## Text section
---
name: testing-llm
license: MIT
compatibility: "Claude Code 2.1.148+."
description: LLM and AI testing patterns — mock responses, evaluation with DeepEval/RAGAS, structured output validation, and agentic test patterns (generator, healer, planner). Use when testing AI features, validating LLM outputs, or building evaluation pipelines.
tags: [testing, llm, ai, deepeval, ragas, evaluation, mocking]
context: fork
agent: test-generator
version: 2.1.0
author: OrchestKit
user-invocable: false
disable-model-invocation: false
complexity: medium
persuasion-type: reference
targets:
  - library: "deepeval"
    version: ">=4.0.0"
  - library: "ragas"
    version: ">=0.4.0"
metadata:
  category: document-asset-creation
allowed-tools:
  - Read
  - Glob
  - Grep
  - WebFetch
  - WebSearch
---

# LLM & AI Testing Patterns

Patterns and tools for testing LLM integrations, evaluating AI output quality, mocking responses for deterministic CI, and applying agentic test workflows (planner, generator, healer).

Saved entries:
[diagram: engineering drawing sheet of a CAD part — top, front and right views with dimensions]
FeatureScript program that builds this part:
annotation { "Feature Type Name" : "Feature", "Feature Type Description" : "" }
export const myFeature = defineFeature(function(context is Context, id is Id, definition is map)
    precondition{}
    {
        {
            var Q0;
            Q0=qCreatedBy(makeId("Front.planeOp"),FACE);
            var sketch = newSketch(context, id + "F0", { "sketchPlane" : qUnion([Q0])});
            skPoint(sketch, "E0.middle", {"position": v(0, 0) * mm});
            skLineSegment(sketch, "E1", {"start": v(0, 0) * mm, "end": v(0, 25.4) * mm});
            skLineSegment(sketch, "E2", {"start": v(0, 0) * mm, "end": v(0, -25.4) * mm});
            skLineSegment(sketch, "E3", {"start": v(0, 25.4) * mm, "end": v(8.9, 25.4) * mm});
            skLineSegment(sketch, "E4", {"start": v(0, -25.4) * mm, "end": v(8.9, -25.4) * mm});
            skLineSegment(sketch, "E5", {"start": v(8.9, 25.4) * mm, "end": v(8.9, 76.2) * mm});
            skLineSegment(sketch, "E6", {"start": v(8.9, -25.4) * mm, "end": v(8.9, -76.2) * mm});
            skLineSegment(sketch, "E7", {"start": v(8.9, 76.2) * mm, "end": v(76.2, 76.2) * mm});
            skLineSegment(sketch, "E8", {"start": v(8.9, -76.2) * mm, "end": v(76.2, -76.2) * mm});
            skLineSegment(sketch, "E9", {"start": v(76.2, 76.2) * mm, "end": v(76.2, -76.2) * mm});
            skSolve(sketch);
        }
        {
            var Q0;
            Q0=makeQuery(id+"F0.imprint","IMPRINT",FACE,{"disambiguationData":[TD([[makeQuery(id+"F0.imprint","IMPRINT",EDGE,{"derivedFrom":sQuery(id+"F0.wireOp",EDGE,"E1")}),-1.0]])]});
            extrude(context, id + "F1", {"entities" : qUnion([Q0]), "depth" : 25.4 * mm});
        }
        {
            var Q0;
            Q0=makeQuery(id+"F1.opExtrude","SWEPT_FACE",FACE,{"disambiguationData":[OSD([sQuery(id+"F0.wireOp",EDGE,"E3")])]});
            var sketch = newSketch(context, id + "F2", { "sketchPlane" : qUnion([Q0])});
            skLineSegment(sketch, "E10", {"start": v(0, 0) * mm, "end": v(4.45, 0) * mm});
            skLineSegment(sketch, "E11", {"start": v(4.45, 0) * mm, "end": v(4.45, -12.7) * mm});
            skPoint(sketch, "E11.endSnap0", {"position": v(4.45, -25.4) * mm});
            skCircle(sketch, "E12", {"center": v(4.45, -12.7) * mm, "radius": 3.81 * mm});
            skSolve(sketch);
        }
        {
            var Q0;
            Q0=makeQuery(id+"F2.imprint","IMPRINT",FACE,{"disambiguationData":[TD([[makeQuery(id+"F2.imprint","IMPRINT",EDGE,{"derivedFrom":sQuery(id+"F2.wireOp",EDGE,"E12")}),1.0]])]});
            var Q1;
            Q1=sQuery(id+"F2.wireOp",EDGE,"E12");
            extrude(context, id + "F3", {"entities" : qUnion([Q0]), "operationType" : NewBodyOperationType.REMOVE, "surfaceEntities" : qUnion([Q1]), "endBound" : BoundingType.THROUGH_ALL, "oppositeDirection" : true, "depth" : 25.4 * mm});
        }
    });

## Work instruction
Carry on the LLM and AI testing skill page from the point where it stops.

## Solved problem
## Quick Reference

| Area | File | Purpose |
|------|------|---------|
| **Rules** | `rules/llm-evaluation.md` | DeepEval quality metrics, Pydantic schema validation, timeout testing |
| **Rules** | `rules/llm-mocking.md` | Mock LLM responses, VCR.py recording, custom request matchers |
| **Reference** | `references/deepeval-ragas-api.md` | Full API reference for DeepEval and RAGAS metrics |
| **Reference** | `references/generator-agent.md` | Transforms Markdown specs into Playwright tests |
| **Reference** | `references/healer-agent.md` | Auto-fixes failing tests (selectors, waits, dynamic content) |
| **Reference** | `references/planner-agent.md` | Explores app and produces Markdown test plans |
| **Checklist** | `checklists/llm-test-checklist.md` | Complete LLM testing checklist (setup, coverage, CI/CD) |
| **Example** | `examples/llm-test-patterns.md` | Full examples: mocking, structured output, DeepEval, VCR, golden datasets |

## When to Use This Skill

- Testing code that calls LLM APIs (OpenAI, Anthropic, etc.)
- Validating RAG pipeline output quality
- Setting up deterministic LLM tests in CI
- Building evaluation pipelines with quality gates
- Applying agentic test patterns (plan -> generate -> heal)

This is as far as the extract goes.